• [Your task]:
In the entries below, how many lines hold the string "followed"? Answer with the number only.

• [Dataset content]:

----

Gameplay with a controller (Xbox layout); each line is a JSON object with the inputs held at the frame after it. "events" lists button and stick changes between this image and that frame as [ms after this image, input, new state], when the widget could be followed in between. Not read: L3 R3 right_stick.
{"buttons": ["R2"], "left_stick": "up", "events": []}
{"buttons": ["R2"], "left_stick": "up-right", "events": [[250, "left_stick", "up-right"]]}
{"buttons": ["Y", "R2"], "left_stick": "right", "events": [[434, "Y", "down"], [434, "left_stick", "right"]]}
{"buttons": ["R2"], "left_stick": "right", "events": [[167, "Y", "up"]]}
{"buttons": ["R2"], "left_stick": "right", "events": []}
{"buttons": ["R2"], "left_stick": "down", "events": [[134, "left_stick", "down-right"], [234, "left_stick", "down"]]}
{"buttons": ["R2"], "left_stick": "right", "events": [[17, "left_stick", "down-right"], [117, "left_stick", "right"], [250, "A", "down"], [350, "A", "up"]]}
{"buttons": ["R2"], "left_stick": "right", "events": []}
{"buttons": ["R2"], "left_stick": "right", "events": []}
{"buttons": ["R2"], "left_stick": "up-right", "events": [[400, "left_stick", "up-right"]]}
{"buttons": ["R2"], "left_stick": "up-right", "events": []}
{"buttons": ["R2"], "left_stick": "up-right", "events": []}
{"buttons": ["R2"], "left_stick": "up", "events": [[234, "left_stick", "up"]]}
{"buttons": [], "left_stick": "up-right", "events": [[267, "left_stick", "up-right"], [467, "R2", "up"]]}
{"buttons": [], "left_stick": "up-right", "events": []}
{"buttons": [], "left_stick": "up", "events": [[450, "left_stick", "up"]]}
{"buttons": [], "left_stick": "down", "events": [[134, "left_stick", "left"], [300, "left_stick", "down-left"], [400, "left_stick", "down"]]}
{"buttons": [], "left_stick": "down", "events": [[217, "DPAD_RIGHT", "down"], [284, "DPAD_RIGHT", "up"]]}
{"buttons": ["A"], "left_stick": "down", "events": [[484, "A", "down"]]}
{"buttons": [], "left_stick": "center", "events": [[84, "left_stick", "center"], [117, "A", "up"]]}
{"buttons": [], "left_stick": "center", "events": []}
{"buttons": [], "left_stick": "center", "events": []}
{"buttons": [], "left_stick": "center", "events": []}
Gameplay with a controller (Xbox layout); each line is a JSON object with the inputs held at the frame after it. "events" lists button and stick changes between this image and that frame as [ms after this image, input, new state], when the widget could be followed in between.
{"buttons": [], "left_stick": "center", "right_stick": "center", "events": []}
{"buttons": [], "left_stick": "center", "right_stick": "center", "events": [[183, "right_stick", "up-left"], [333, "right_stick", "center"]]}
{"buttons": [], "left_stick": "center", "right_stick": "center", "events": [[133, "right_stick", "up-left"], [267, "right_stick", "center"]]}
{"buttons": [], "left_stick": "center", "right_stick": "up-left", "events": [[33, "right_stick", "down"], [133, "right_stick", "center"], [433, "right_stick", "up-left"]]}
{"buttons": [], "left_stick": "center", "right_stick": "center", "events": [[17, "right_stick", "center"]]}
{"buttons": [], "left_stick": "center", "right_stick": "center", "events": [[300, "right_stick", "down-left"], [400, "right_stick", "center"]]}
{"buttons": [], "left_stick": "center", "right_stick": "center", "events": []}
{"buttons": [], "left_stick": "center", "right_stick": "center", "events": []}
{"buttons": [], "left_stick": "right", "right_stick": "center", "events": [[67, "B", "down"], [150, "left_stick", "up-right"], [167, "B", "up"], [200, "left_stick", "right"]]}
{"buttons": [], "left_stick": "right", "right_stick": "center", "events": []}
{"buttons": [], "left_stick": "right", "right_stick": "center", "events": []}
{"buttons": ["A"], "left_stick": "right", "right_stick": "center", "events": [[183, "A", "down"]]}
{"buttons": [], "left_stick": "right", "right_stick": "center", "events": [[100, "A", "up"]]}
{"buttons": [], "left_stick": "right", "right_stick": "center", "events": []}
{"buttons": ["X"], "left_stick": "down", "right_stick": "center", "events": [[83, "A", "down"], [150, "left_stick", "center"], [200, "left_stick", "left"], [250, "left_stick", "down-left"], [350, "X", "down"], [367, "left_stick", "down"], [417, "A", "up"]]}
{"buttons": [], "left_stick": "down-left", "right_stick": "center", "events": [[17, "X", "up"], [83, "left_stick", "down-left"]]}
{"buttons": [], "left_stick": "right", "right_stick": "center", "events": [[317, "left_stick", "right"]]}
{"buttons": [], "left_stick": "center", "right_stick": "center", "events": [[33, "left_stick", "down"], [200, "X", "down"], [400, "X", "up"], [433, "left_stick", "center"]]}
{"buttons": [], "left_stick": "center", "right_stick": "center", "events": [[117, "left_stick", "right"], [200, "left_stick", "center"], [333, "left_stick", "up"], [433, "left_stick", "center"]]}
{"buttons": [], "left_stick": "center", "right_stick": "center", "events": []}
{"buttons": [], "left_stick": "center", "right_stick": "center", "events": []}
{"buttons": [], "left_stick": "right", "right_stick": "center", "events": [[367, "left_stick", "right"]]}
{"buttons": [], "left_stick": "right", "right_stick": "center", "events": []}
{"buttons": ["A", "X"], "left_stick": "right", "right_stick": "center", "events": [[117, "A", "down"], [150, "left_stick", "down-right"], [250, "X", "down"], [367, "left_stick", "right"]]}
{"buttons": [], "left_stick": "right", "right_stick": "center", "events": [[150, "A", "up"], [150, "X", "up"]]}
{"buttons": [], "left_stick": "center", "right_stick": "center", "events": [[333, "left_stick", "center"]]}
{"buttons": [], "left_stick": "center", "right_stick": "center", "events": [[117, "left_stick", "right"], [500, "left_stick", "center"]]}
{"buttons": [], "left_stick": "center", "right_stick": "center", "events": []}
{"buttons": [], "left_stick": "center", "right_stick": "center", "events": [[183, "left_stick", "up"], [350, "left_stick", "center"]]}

----

• [Task answer]:
2